§ **WHAT TO DO**
Exactly as written, print out each entry in the data, with no pictures.

Records contained in a dataset
--*--
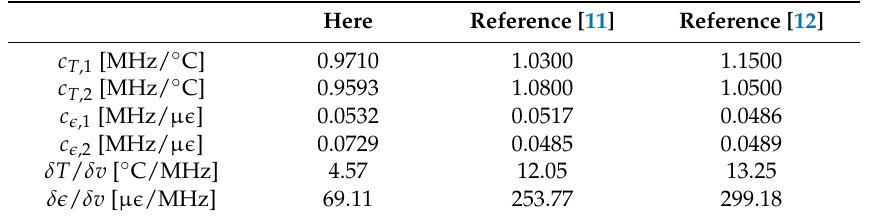
Table 1. Temperature and strain coefficients ( c T ,1 , c T ,2 , c (cid:101) ,1 , and c (cid:101) ,2 ) and error amplification factors ( δ T / δ v and δ(cid:101) / δ v ) (first column) in this study; (second column) Reference [11]; and (third column) Reference [12], as described in the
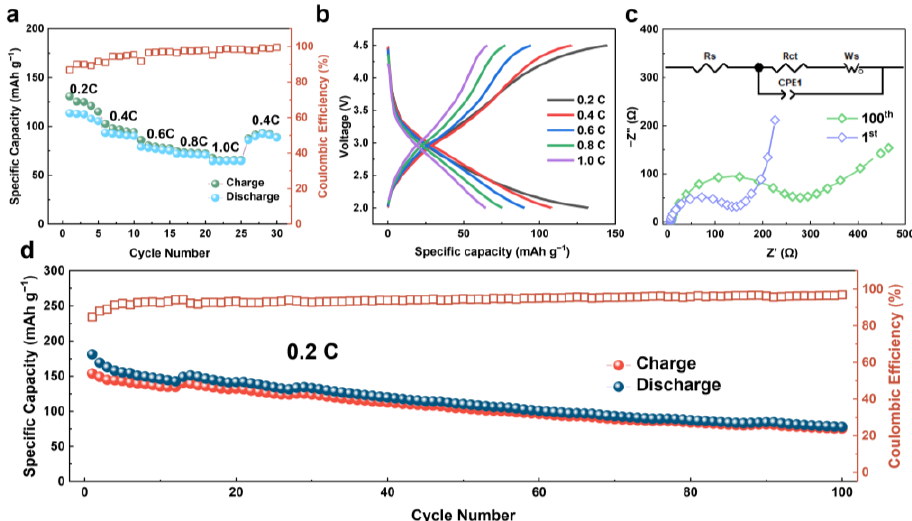
Figure 7. Electrochemical performance of FeF 3 @C-SIBs: ( a ) Discharge/charge capacities at different rates; ( b ) Discharge/charge profiles at corresponding rates; ( c ) Comparison of impedance spectra for 1 and 100 cycles of FeF 3 @C SIBs at open-circuit voltage; ( d ) Long-term cycle stability of the FeF 3 @C cathode at 0.2 C.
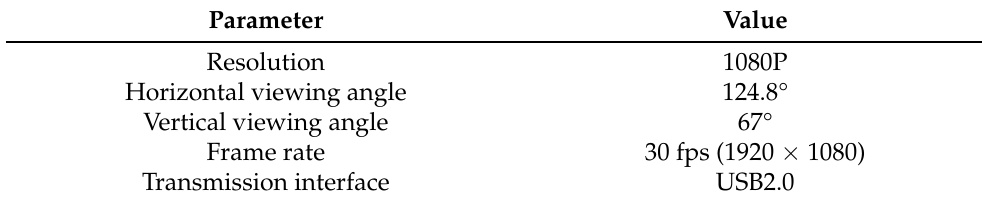
Table 3. Parameters of a wide-angle camera.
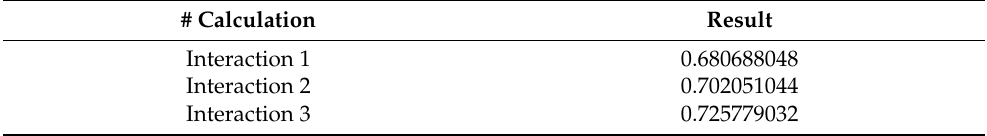
Table 13. Second analysis and result of Cronbach’s alpha of three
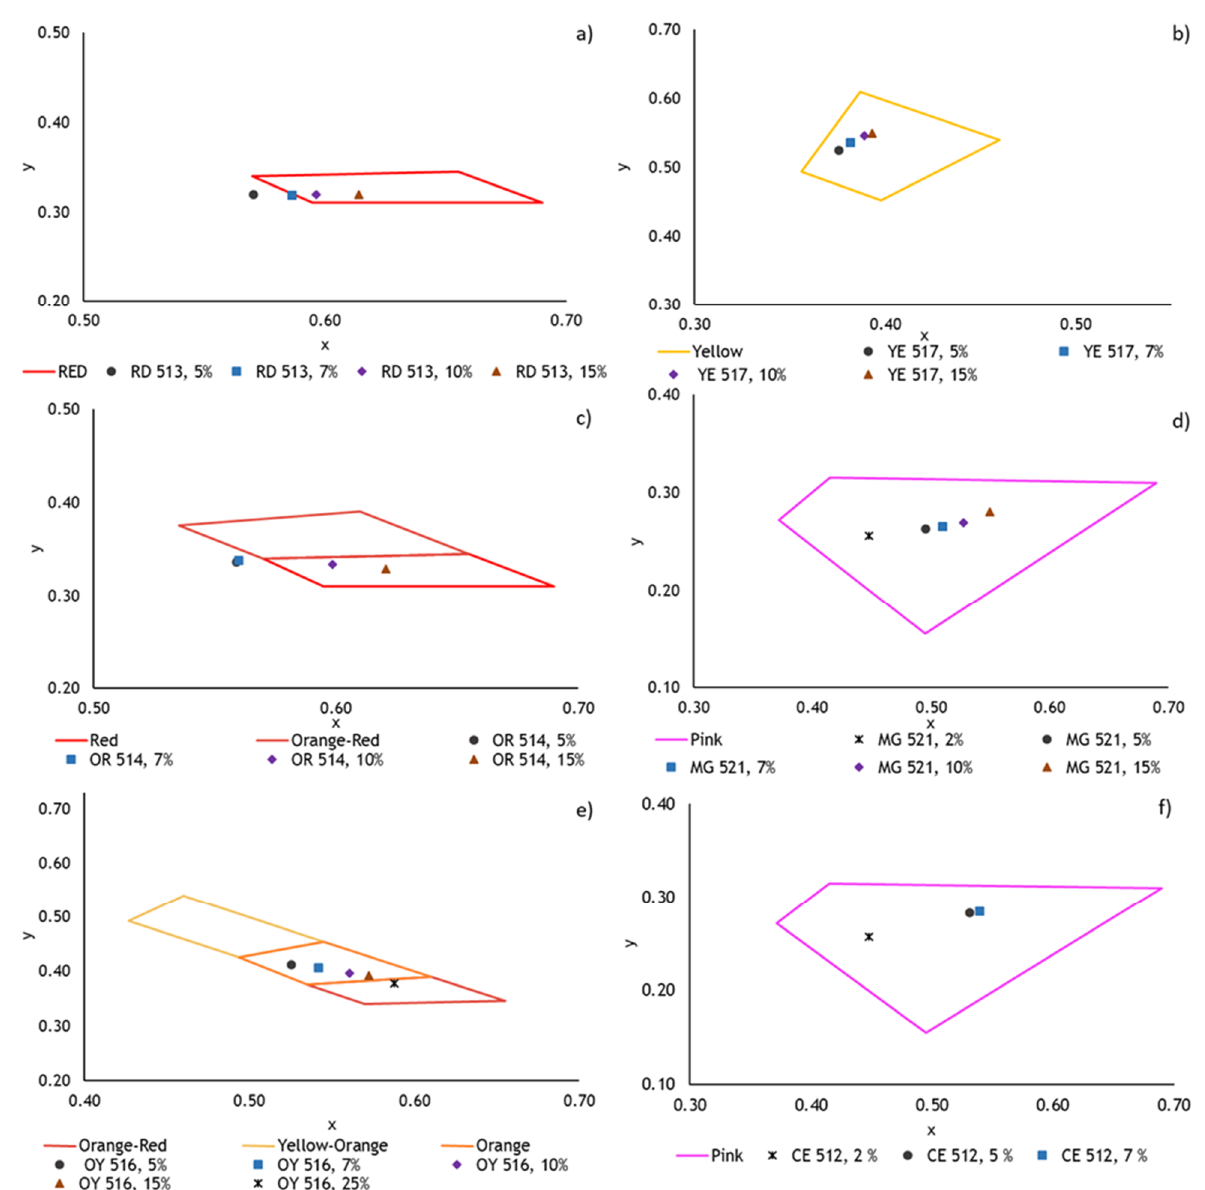
Figure 2. Chromaticity coordinates obtained for different pigments and additivation percentage: ( a ) RD 513 pigment (5, 7, 10 and 15%); ( b ) YE 517 pigment (5, 7, 10 and 15%); ( c ) OR 514 pigment (5, 7, 10 and 15%); ( d ) MG 521 pigment (2, 5, 7, 10 and 15%); ( e ) OY 516 pigment (5, 7, 10, 15 and 25%); ( f ) CE 512 pigment (2, 5 and 7%).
--*--
§ **RESPONSE FOR THIS EXERCISE**
Table 1. Temperature and strain coefficients ( c T ,1 , c T ,2 , c (cid:101) ,1 , and c (cid:101) ,2 ) and error amplification factors ( δ T / δ v and δ(cid:101) / δ v ) (first column) in this study; (second column) Reference [11]; and (third column) Reference [12], as described in the
Figure 7. Electrochemical performance of FeF 3 @C-SIBs: ( a ) Discharge/charge capacities at different rates; ( b ) Discharge/charge profiles at corresponding rates; ( c ) Comparison of impedance spectra for 1 and 100 cycles of FeF 3 @C SIBs at open-circuit voltage; ( d ) Long-term cycle stability of the FeF 3 @C cathode at 0.2 C.
Table 3. Parameters of a wide-angle camera.
Table 13. Second analysis and result of Cronbach’s alpha of three
Figure 2. Chromaticity coordinates obtained for different pigments and additivation percentage: ( a ) RD 513 pigment (5, 7, 10 and 15%); ( b ) YE 517 pigment (5, 7, 10 and 15%); ( c ) OR 514 pigment (5, 7, 10 and 15%); ( d ) MG 521 pigment (2, 5, 7, 10 and 15%); ( e ) OY 516 pigment (5, 7, 10, 15 and 25%); ( f ) CE 512 pigment (2, 5 and 7%).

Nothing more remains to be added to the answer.